*** Opening Provided data ***

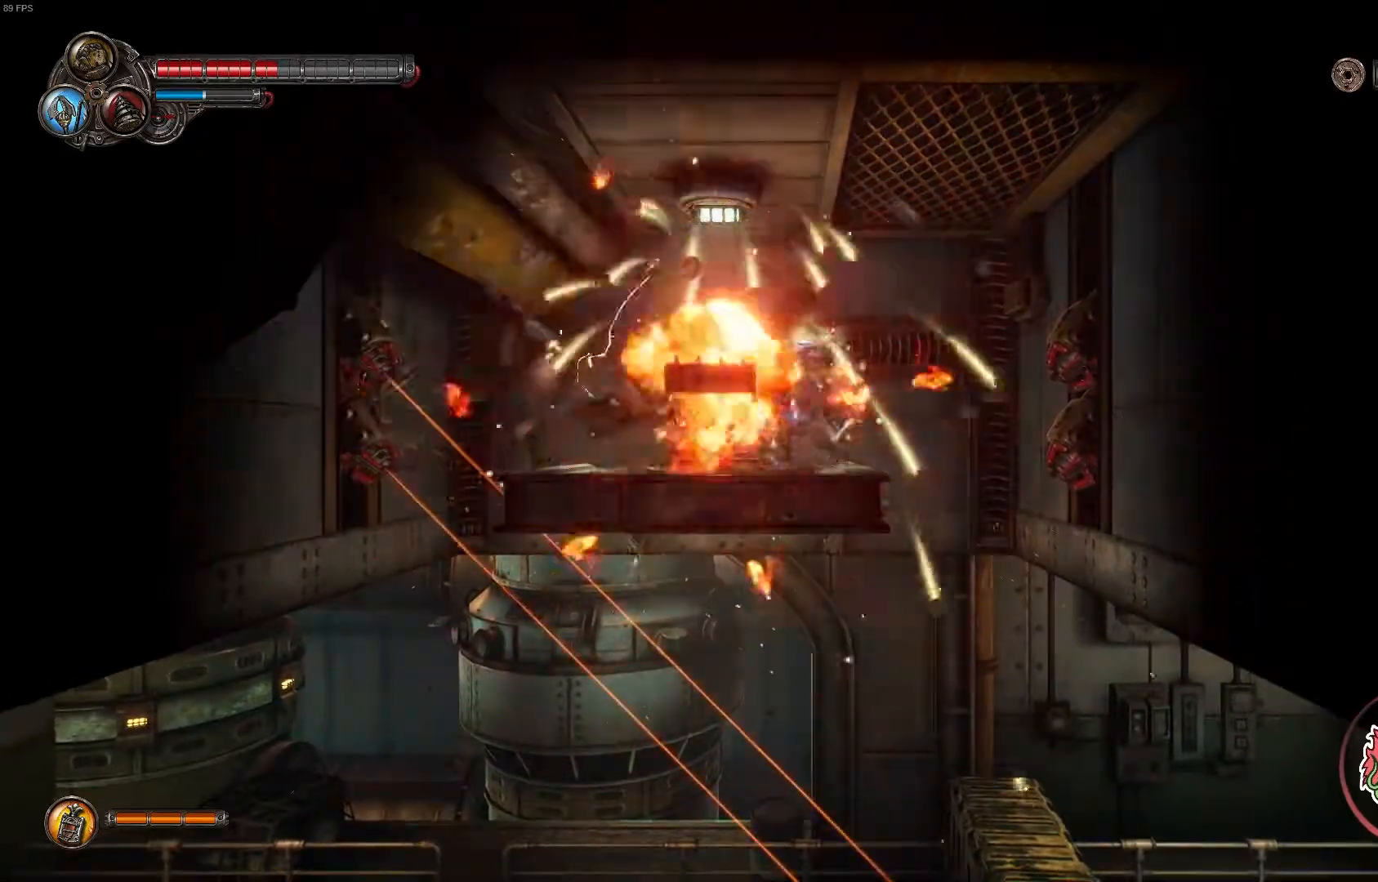
{"dt_ms": 1000, "buttons": ["L2"], "left_stick": "left", "right_stick": "center"}
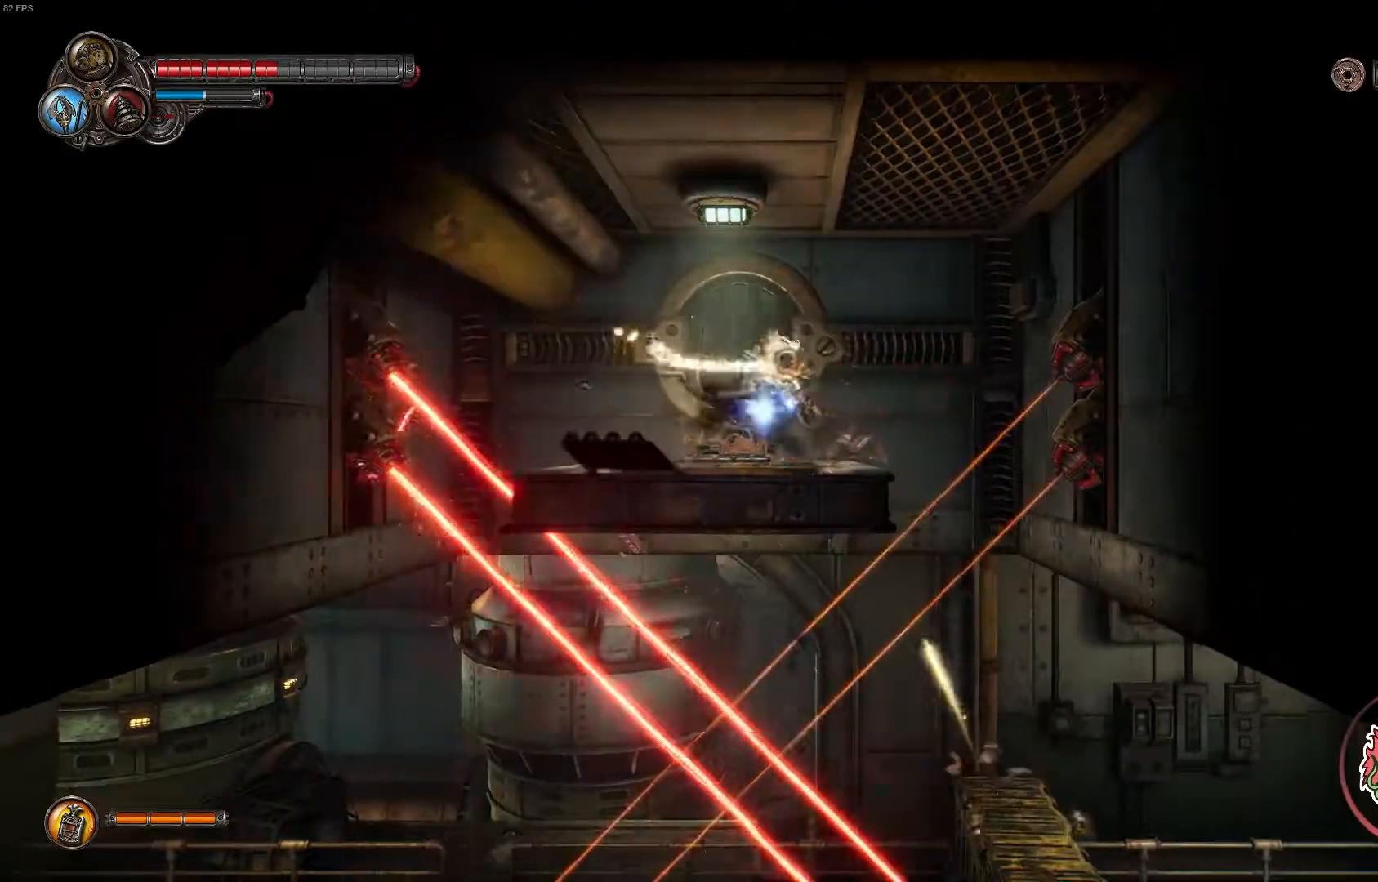
{"dt_ms": 500, "buttons": [], "left_stick": "center", "right_stick": "center", "events": [[50, "left_stick", "center"], [200, "L2", "up"]]}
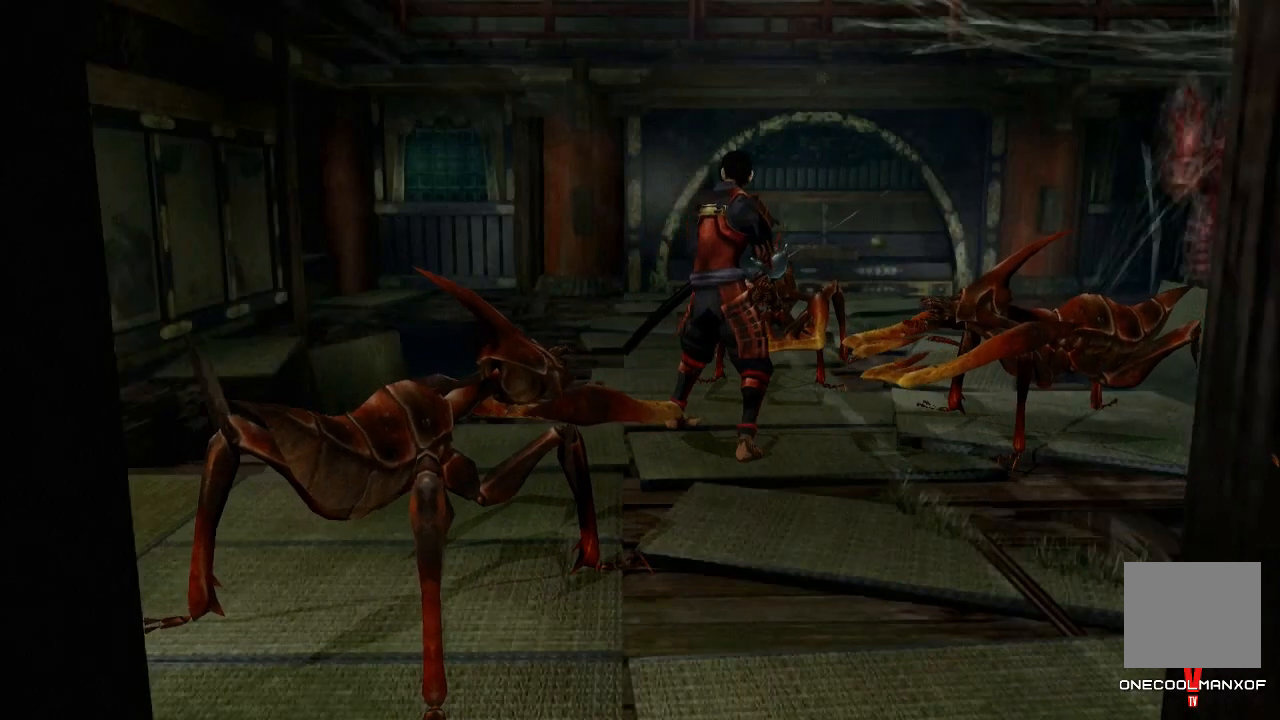
Gameplay with a controller (PlayStation layout); each line is a JSON object with the inputs held at the frame after it. "events" lists button and stick changes between this image and that frame as [ms after this image, input, new state], when the widget could be followed in between. Not read: L1.
{"buttons": [], "left_stick": "center", "right_stick": "center", "events": []}
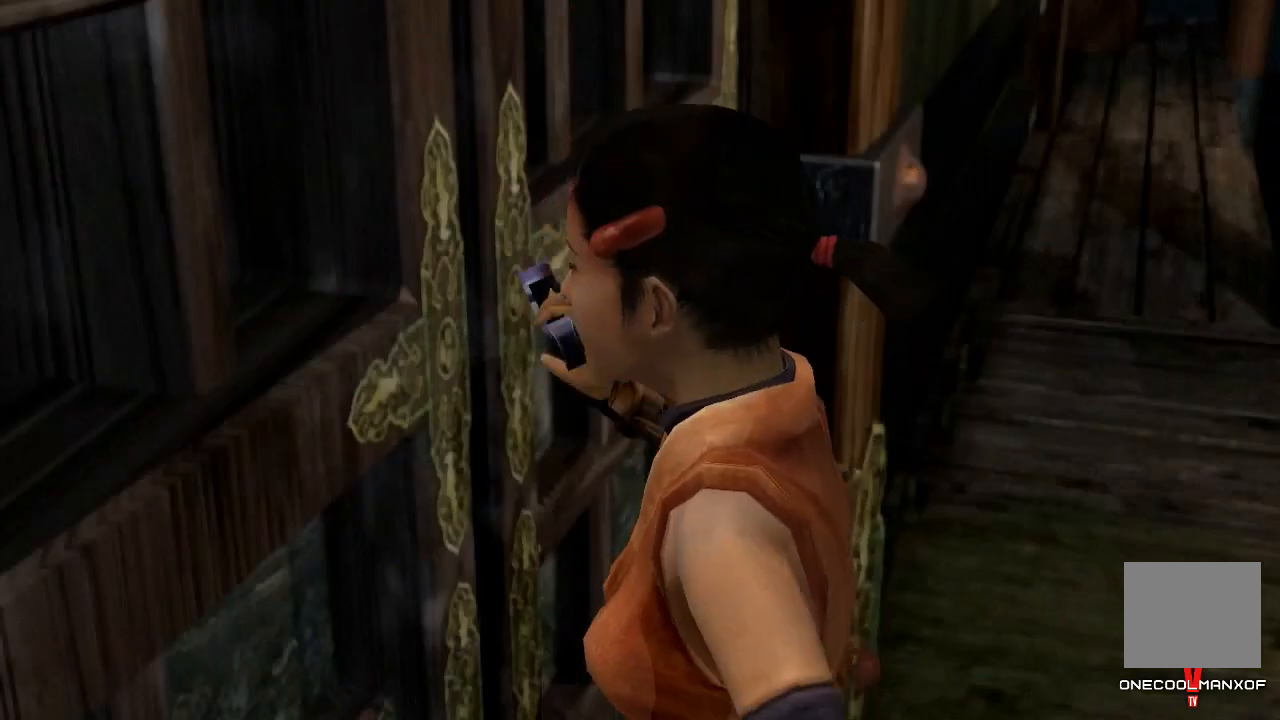
{"buttons": [], "left_stick": "center", "right_stick": "center", "events": []}
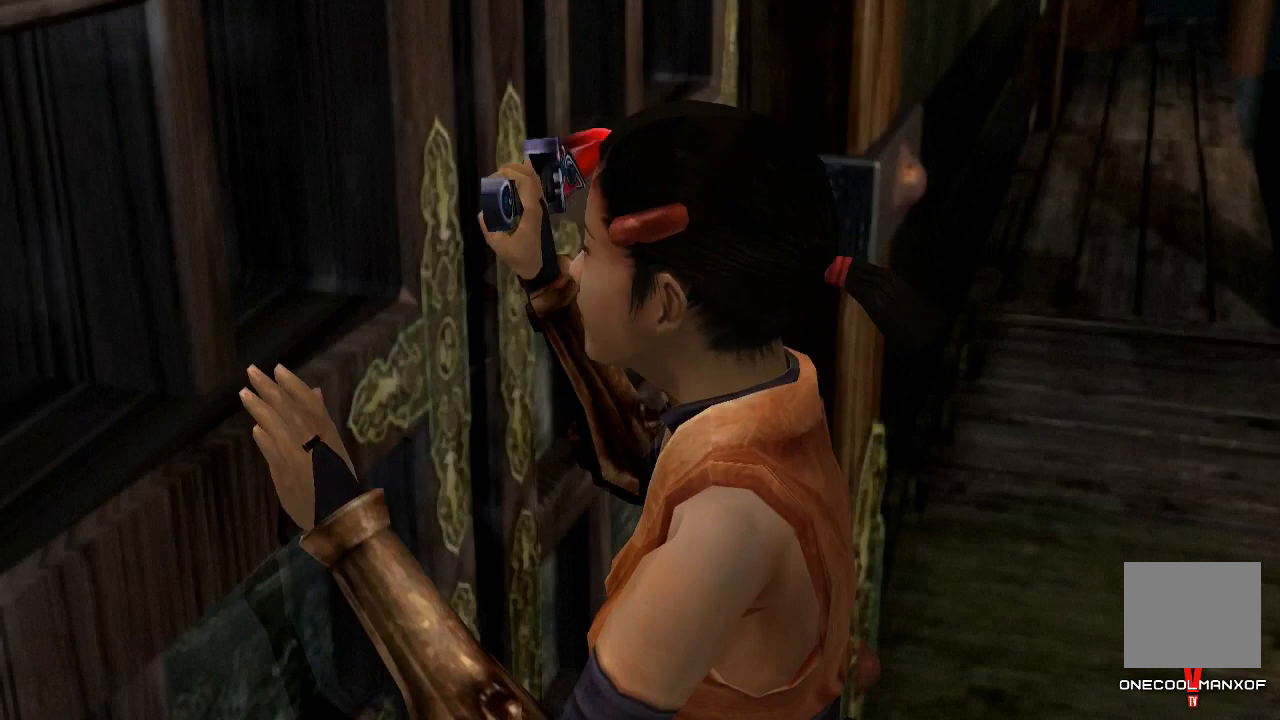
{"buttons": [], "left_stick": "center", "right_stick": "center", "events": []}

*** Closing Provided data ***

Apart from the pictures, the entries above are to be repeated in full and exactly.

{"dt_ms": 1000, "buttons": ["L2"], "left_stick": "left", "right_stick": "center"}
{"dt_ms": 500, "buttons": [], "left_stick": "center", "right_stick": "center", "events": [[50, "left_stick", "center"], [200, "L2", "up"]]}
Gameplay with a controller (PlayStation layout); each line is a JSON object with the inputs held at the frame after it. "events" lists button and stick changes between this image and that frame as [ms after this image, input, new state], when the widget could be followed in between. Not read: L1.
{"buttons": [], "left_stick": "center", "right_stick": "center", "events": []}
{"buttons": [], "left_stick": "center", "right_stick": "center", "events": []}
{"buttons": [], "left_stick": "center", "right_stick": "center", "events": []}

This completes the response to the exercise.